• [Items listed in a dataset]:
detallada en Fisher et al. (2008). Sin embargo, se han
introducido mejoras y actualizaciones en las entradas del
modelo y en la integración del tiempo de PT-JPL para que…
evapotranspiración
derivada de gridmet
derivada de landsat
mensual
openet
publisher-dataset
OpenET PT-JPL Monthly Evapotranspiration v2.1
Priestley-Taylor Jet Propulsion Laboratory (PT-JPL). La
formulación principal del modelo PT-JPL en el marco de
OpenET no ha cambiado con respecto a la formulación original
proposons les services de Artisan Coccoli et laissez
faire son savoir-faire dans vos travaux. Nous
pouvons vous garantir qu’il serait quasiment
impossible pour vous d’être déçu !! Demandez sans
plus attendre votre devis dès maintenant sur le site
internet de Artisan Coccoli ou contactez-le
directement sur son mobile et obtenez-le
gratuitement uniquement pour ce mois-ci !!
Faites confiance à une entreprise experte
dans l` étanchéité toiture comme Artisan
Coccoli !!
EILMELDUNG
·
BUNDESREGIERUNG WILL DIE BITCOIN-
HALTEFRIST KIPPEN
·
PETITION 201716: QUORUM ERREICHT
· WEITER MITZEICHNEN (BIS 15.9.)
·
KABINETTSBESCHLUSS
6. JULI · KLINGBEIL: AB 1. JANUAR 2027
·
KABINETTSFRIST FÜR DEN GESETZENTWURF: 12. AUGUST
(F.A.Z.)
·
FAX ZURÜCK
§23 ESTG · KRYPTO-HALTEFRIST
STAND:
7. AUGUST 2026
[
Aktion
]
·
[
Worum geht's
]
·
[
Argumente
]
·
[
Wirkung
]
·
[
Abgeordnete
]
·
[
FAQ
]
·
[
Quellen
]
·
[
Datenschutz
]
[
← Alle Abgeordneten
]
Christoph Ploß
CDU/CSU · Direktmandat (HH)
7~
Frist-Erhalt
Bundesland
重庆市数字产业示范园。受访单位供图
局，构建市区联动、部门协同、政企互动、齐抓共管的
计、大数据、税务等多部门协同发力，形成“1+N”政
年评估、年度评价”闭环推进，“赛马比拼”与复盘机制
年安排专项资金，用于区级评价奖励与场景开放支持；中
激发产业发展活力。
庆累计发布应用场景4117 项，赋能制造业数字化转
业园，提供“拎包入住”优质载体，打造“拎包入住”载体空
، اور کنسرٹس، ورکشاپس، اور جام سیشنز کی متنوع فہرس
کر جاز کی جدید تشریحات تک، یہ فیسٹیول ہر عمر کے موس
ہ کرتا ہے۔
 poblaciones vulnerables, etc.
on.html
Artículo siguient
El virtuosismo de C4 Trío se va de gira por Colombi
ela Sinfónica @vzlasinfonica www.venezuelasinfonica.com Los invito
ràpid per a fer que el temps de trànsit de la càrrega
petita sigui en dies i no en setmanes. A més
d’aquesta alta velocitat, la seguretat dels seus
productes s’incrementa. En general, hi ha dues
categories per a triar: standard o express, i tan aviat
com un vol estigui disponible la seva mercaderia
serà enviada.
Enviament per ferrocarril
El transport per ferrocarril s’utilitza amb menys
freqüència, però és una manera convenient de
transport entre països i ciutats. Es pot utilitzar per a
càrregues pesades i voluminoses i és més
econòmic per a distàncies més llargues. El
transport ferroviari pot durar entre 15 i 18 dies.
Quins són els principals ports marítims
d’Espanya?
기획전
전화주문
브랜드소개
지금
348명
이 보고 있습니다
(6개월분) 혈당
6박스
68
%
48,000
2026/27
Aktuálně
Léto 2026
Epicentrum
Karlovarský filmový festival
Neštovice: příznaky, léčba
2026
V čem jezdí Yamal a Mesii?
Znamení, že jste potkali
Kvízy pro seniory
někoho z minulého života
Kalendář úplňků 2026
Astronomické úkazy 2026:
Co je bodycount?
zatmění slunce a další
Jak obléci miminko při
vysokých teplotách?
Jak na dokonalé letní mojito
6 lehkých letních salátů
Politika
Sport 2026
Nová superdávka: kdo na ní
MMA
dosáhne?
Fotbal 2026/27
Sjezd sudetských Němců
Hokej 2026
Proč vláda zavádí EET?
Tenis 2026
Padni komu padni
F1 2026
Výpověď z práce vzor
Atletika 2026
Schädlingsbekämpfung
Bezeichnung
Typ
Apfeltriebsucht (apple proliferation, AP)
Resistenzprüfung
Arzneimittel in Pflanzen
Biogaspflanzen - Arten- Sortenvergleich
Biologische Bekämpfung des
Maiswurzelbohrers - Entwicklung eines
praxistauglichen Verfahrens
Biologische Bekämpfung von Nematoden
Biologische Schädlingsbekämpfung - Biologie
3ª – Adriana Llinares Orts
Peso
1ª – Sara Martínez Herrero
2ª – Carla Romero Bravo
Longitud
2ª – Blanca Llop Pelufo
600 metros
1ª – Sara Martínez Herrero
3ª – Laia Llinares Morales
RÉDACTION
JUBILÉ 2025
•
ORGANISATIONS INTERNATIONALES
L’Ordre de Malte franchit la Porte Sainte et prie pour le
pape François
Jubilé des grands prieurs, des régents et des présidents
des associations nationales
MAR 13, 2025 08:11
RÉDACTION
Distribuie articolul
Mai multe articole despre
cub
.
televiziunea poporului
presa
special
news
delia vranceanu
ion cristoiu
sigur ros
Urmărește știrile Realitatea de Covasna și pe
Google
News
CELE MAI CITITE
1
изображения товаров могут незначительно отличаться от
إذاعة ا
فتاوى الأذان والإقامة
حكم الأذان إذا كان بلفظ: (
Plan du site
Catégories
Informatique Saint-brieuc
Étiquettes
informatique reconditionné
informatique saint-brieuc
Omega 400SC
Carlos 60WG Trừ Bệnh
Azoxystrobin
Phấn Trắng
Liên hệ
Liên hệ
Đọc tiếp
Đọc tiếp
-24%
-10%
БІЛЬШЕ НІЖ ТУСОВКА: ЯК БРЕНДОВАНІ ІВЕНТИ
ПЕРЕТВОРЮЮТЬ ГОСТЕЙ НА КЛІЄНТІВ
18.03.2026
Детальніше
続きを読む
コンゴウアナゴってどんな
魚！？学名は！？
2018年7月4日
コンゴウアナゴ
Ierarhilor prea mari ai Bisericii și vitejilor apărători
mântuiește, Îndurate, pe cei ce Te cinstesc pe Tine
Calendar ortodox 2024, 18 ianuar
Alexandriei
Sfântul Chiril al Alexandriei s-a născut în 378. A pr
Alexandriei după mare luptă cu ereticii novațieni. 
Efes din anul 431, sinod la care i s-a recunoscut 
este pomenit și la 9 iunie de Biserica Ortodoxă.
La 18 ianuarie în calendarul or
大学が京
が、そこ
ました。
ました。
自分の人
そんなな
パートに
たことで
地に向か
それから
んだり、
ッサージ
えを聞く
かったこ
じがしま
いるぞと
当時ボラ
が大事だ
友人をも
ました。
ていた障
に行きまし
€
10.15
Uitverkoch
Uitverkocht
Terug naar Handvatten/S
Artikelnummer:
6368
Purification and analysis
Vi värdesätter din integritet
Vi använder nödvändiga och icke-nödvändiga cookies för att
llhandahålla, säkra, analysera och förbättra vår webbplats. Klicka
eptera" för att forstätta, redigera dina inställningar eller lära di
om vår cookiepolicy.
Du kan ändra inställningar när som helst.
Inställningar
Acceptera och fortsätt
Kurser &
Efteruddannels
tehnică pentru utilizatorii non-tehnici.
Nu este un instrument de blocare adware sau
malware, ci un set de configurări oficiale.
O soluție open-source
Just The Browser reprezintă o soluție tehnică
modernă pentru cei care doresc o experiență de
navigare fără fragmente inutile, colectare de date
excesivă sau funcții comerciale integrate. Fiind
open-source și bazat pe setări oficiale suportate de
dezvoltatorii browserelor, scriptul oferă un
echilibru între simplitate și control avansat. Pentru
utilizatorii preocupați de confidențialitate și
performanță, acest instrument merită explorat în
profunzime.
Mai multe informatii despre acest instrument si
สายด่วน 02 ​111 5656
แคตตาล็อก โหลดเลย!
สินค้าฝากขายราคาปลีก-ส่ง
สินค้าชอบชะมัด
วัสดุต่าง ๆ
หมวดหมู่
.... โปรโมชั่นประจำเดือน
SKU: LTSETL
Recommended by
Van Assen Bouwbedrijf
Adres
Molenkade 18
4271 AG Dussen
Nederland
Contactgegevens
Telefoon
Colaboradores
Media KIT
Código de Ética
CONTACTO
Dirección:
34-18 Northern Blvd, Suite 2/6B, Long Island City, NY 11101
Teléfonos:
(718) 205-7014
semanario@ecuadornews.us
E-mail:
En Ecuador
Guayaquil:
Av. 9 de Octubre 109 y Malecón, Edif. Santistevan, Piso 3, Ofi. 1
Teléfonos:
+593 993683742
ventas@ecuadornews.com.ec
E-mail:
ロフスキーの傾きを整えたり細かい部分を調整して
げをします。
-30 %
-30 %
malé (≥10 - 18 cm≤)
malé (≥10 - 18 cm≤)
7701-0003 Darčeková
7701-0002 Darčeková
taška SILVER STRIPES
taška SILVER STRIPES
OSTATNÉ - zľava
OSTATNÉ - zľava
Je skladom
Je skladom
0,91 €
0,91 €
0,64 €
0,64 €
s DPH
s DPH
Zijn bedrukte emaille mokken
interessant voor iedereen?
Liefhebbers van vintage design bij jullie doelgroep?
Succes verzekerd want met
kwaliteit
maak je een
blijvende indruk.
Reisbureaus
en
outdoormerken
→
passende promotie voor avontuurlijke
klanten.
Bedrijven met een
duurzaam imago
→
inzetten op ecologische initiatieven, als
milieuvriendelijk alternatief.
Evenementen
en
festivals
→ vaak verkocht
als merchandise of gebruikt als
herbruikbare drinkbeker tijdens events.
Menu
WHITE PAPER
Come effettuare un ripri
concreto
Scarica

• [Task to carry out]:
In the stretch of material from its start through the line containing "Priestley-Taylor Jet Propulsion", swap "mensual" for "anual" and give those lines back with nothing else altered.

• [Output of the task]:
detallada en Fisher et al. (2008). Sin embargo, se han
introducido mejoras y actualizaciones en las entradas del
modelo y en la integración del tiempo de PT-JPL para que…
evapotranspiración
derivada de gridmet
derivada de landsat
anual
openet
publisher-dataset
OpenET PT-JPL Monthly Evapotranspiration v2.1
Priestley-Taylor Jet Propulsion Laboratory (PT-JPL). La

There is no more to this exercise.